◆ **Stated problem**: Please list every distinct username that posted in the forum thread about a foggy sunrise, giving each name only once.

◆ **Excerpted passage**:

========

# Foggy sunrise



## Terry D (Nov 7, 2016)

Taken Sunday morning from my back yard.


----------



## H.Brown (Nov 7, 2016)

Your back yard is massive Terry, it's the size of a park where I'm from. I like the colours that you have captured and the way the photograph draws your eye into the centre. It makes me imagine myself dancing with fairies amongst those trees with the fog enveloping me. Awesome photo.


----------



## Terry D (Nov 7, 2016)

Thanks! Actually I only have about 1 acre. My yard stops about twenty feet beyond the big maple tree in the photos. In these shots I'm shooting across about 3 yards and down into the Mississippi River valley.


----------



## H.Brown (Nov 7, 2016)

Still to have an acre for a back yard...just wow... such a lovly view to have though I would love to have a view like that someday


----------



## Firemajic (Nov 8, 2016)

Terry, you definitely have a flair for capturing the drama... the second photo is fierce... F.I.E.R.C.E.


----------



## PiP (Nov 8, 2016)

the second picture really captures my imagination. I love the colours and the way the trees in the foreground frame the picture.


----------



## Terry D (Nov 8, 2016)

Thanks, everyone. God did the heavy lifting on this one, I just pointed the camera.


----------



## Phil Istine (Nov 8, 2016)

Some perspective:  I know even less about visual art than the written word.

Very nice pictures, Terry.

I'll now go and crawl back under my NaNoWriMo rock.


----------

========

◆ **Collection entries**:
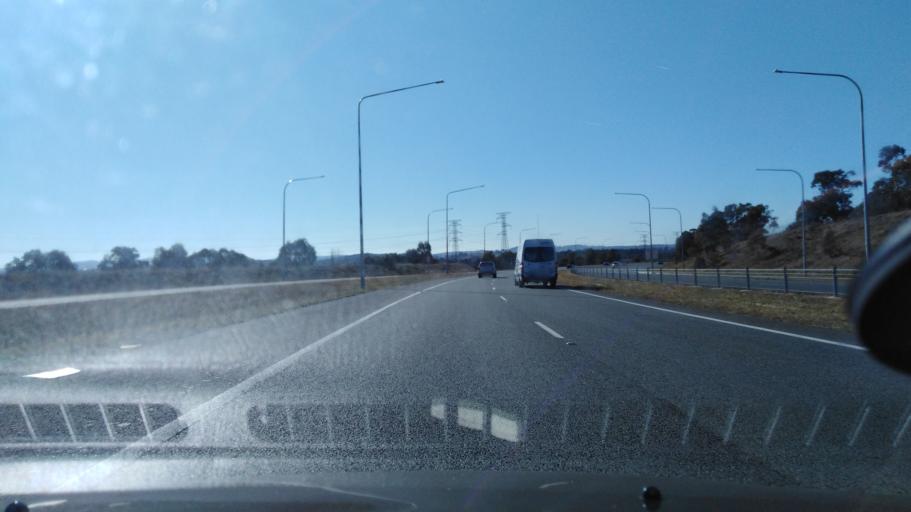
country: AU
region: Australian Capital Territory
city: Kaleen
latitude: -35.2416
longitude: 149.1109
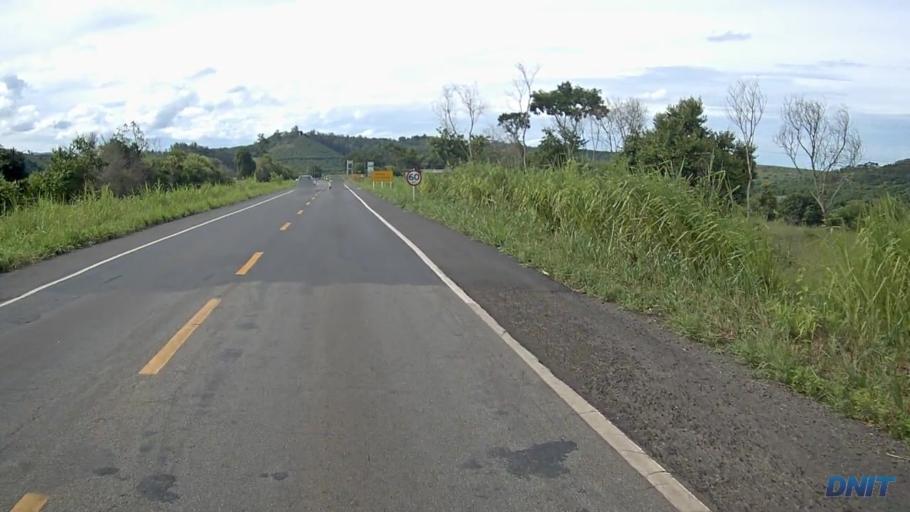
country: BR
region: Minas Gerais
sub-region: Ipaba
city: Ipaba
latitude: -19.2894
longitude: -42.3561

========

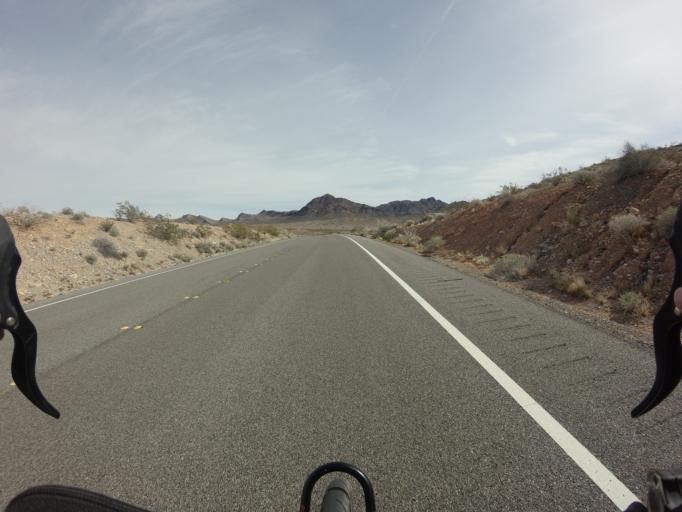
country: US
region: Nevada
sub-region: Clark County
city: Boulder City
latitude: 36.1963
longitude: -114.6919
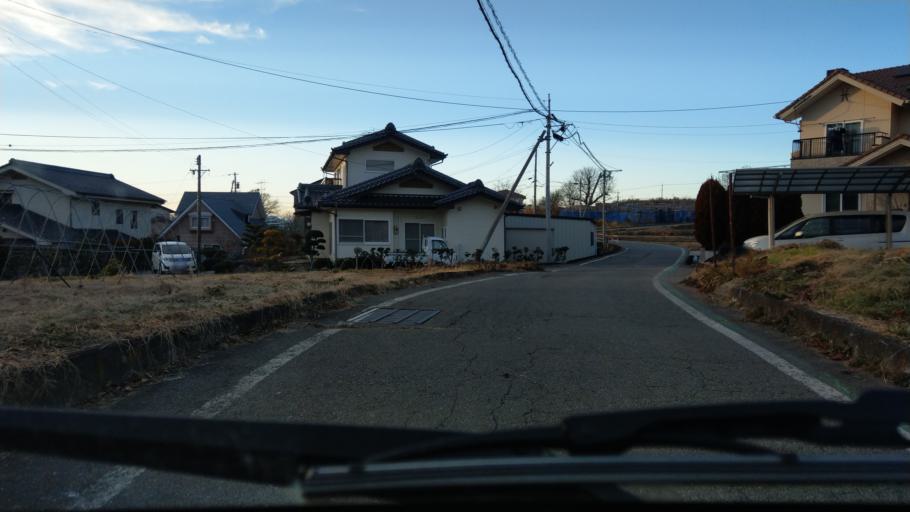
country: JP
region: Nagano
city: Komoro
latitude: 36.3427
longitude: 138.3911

========

◆ **Result of the task**:
Terry D
H.Brown
Firemajic
PiP
Phil Istine